As most families do not have a refrigerator at home, food is always purchased and prepared fresh daily. This means that almost all produce sold at markets are incredibly fresh. Fruit and vegetables are usually harvested the day before and distributed by trucks overnight to the countless markets around the island where they are sold in the early morning hours. Traditional Balinese markets are colourful, vivid and exude a wonderful atmosphere of vibrance and freshness.
Rice Agriculture and Tourism
The picturesque rice terraces are a main attraction of the beautiful and unique Bali rural landscape to tourists. To the Balinese, rice agriculture is a rich tradition integral to the island’s natural, social, cultural and religious environment. Rice fields are the wetland habitat for a vast amount of Balinese wildlife and their cultivation has been for thousands of years intimately woven into the Balinese life.
The process of rice cultivation in Bali is vastly different from modern agriculture in developed countries. Much of it is done by hand.
In Part I of the series, we briefly touched on the extraordinary collaboration of humans and nature reflected through the stunning rice paddy landscape. The irrigation system is actively managed by the cooperative social religious organisations called subak. Since 2012, the Balinese rice field irrigation (subak) system has been enlisted by UNESCO (United Nations Organisation for Education, Science, Culture and Communications) as a World Heritage Cultural Landscape.

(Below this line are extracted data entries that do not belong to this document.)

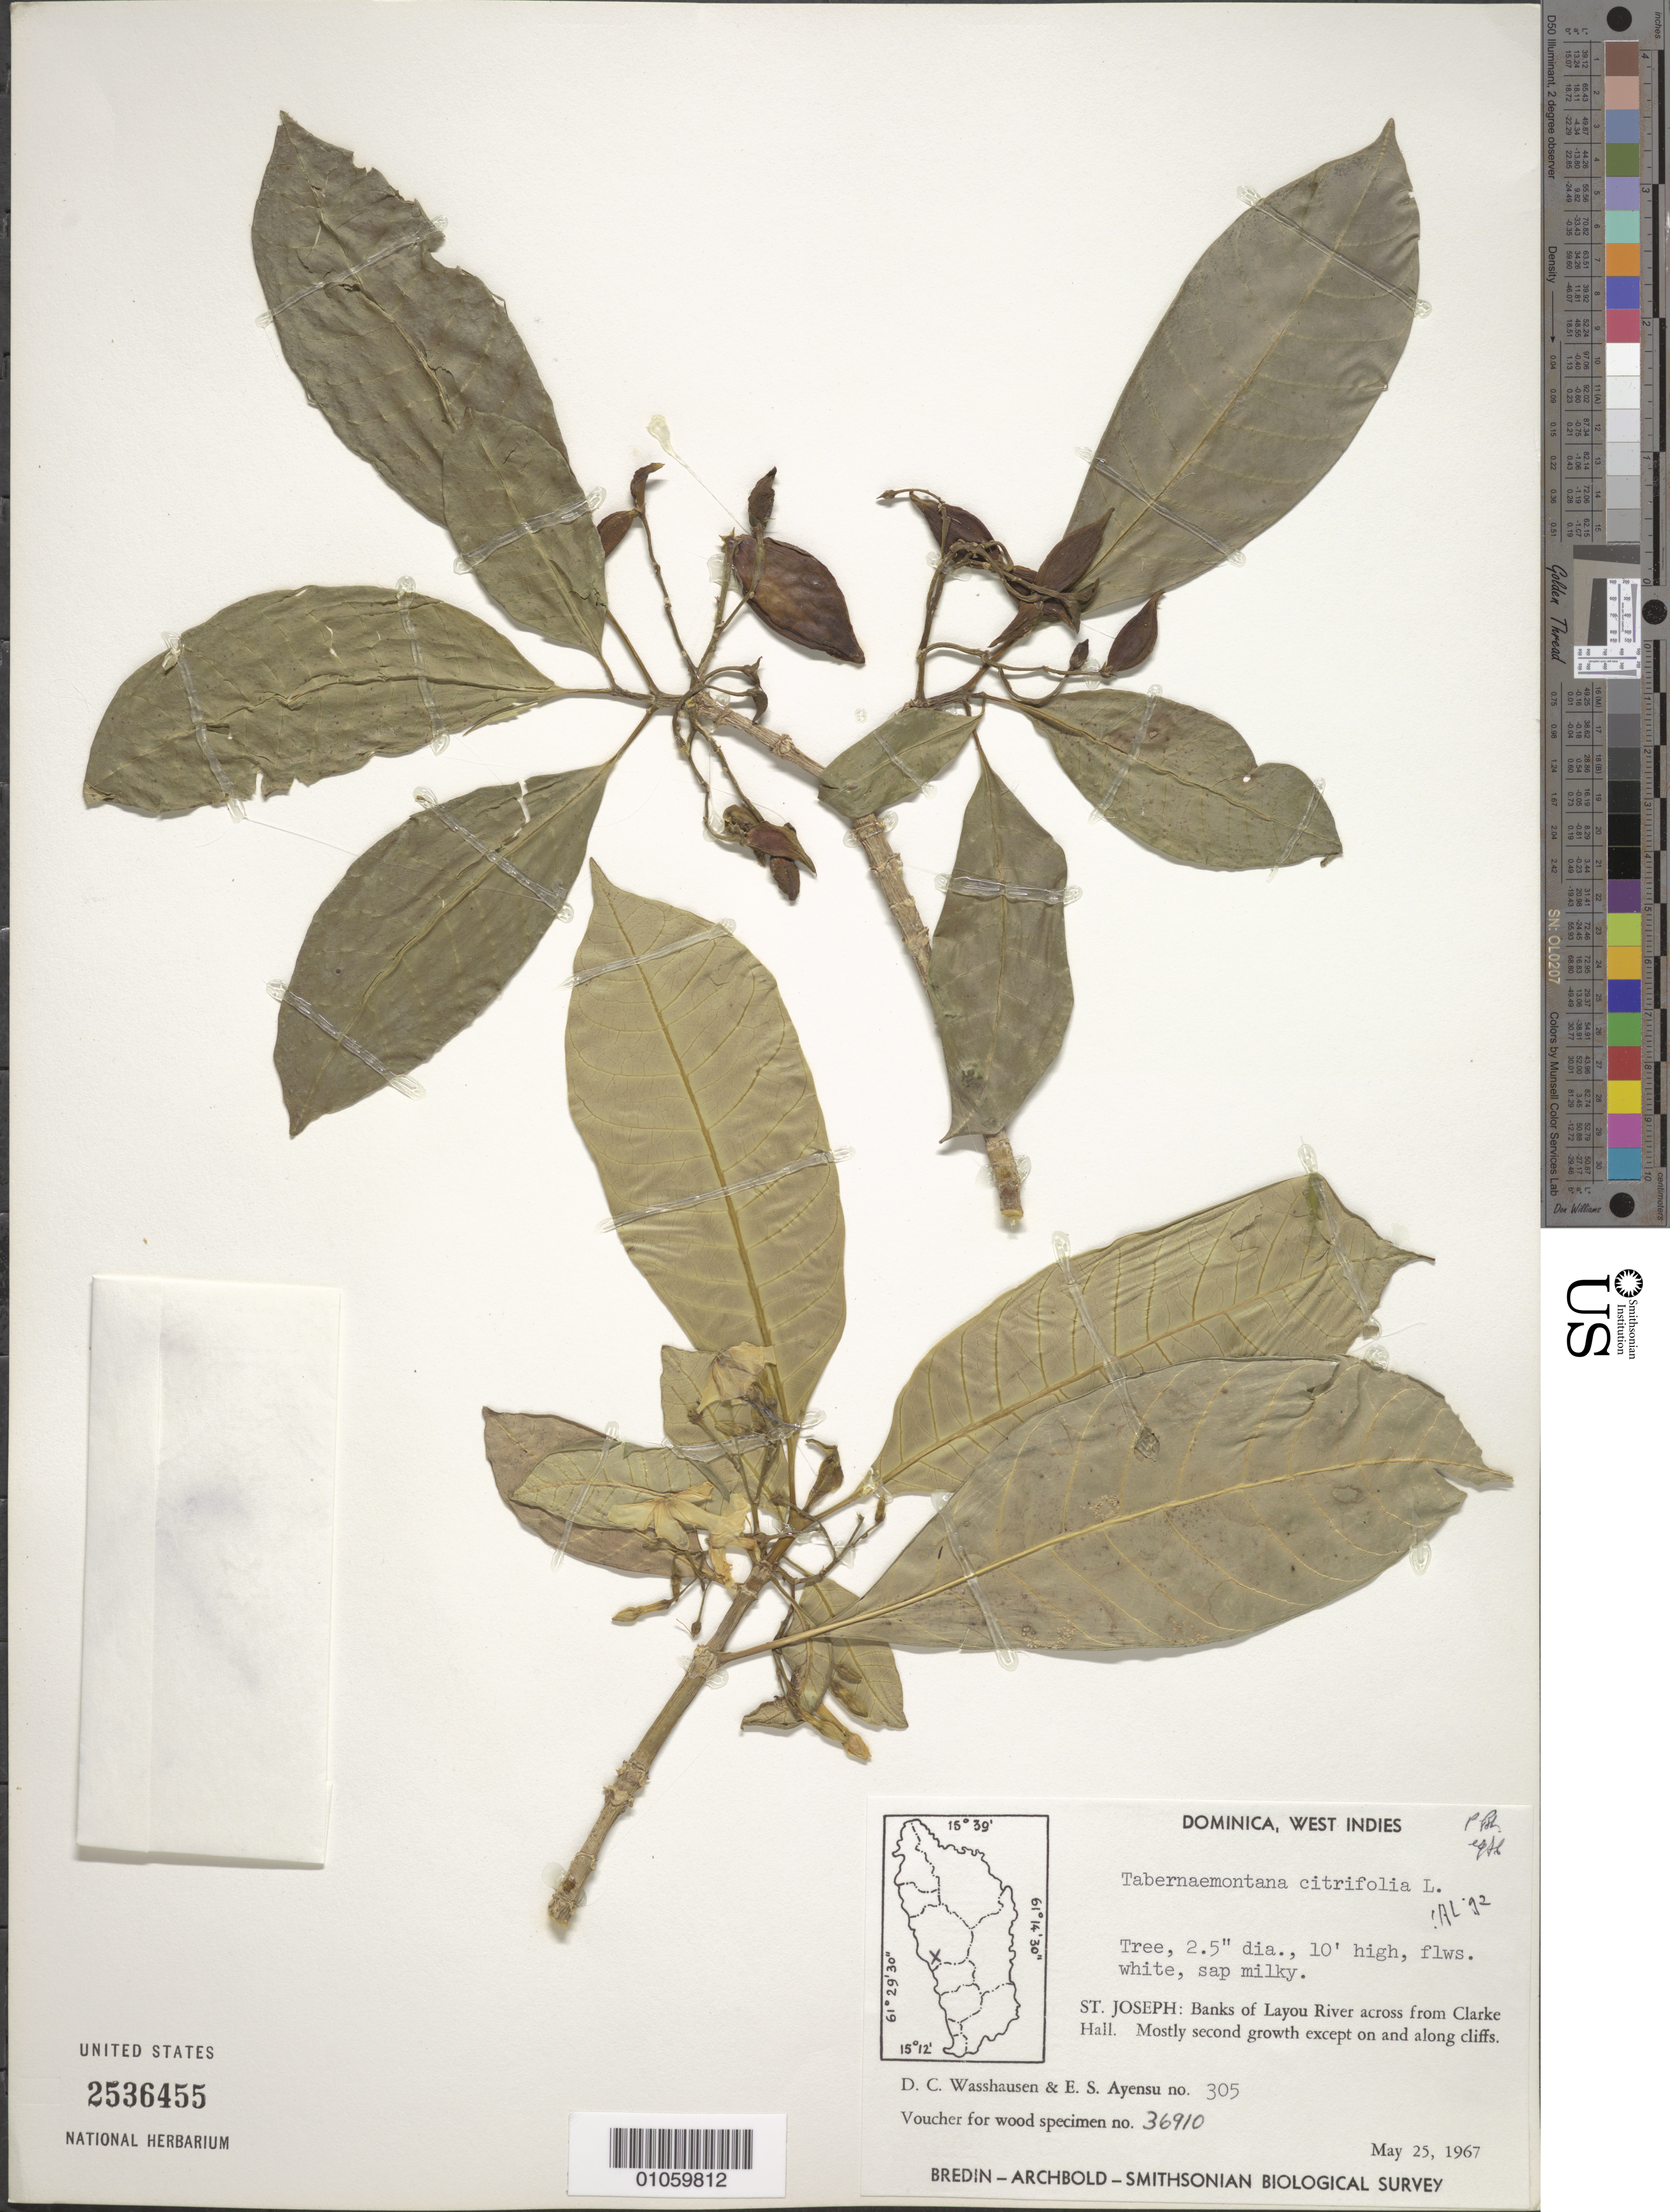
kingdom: Plantae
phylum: Tracheophyta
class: Magnoliopsida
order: Gentianales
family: Apocynaceae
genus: Tabernaemontana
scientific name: Tabernaemontana citrifolia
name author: L.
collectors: D. C. Wasshausen & E. S. Ayensu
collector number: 305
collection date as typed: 25 May 1967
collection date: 1967-05-25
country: Dominica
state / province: St. Joseph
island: Dominica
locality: Banks of Layou River across from Clarke Hall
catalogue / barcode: US 2536455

~ Cultural Landscape of Bali (UNESCO)
One charming aspect of rice farming in Bali is the employment of ducks. Large flocks of mature ducks or ducklings are herded by farmers from one rice field to another after the harvest to do their share of the work – clearing up the leftover pieces of grain; eating pests that would otherwise destroy the next crop if left alone and fertilising the land. Seeing them happily chatting with each other as they scurry around the rice fields, feeding, playing and grooming never fails to bring on smiles.
Sadly, despite the rapid tourism growth and the fact that rice terraces have become a key attraction, Balinese farmers have not prospered. Working in rice fields in the scorching sun is a hard life both due to it being physically incredibly demanding and the low income that barely allows the farmers to make a living. Many farmers have to supplement their income through other types of work in the tourism industry, such as selling art and craft. Understandably, farmers especially the younger generations are seeking off-farm employment which is associated to higher social status, better and more secure income and comfortable working environment.
The tourism boom has been both a blessing and a curse to the Balinese. It is a blessing as the income generated from tourists underpins the Balinese economy and has improved the general living standards of many, lifting people from severe poverty. However, at the same time, the cost is evident. Thousands of kilometers of rice fields are cleared each year making room for tourist development projects, threatening to diminish the natural beauty of Bali.
Lessening the impact of rice field conversion, especially in the most fertile parts of the island, can be achieved through well-thought-out plans, regulations and a long term vision. Bali has environmental management regulations. However, it has been a great challenge to implement the controls required to balance environmental, cultural and social needs with the growth of tourism and urbanisation.
As tourists, supporting the Balinese rice agriculture, traditions and the natural environment means respecting the island’s culture, religious belief and traditional lifestyle. Every purchase choice we make is a vote cast for what we care about and value. Simple actions such as taking an interest in learning the traditions, frequenting businesses that directly support the locals and their culture, and paying fair prices would make a positive difference in preserving the natural beauty of Bali for the locals and tourists who love the island.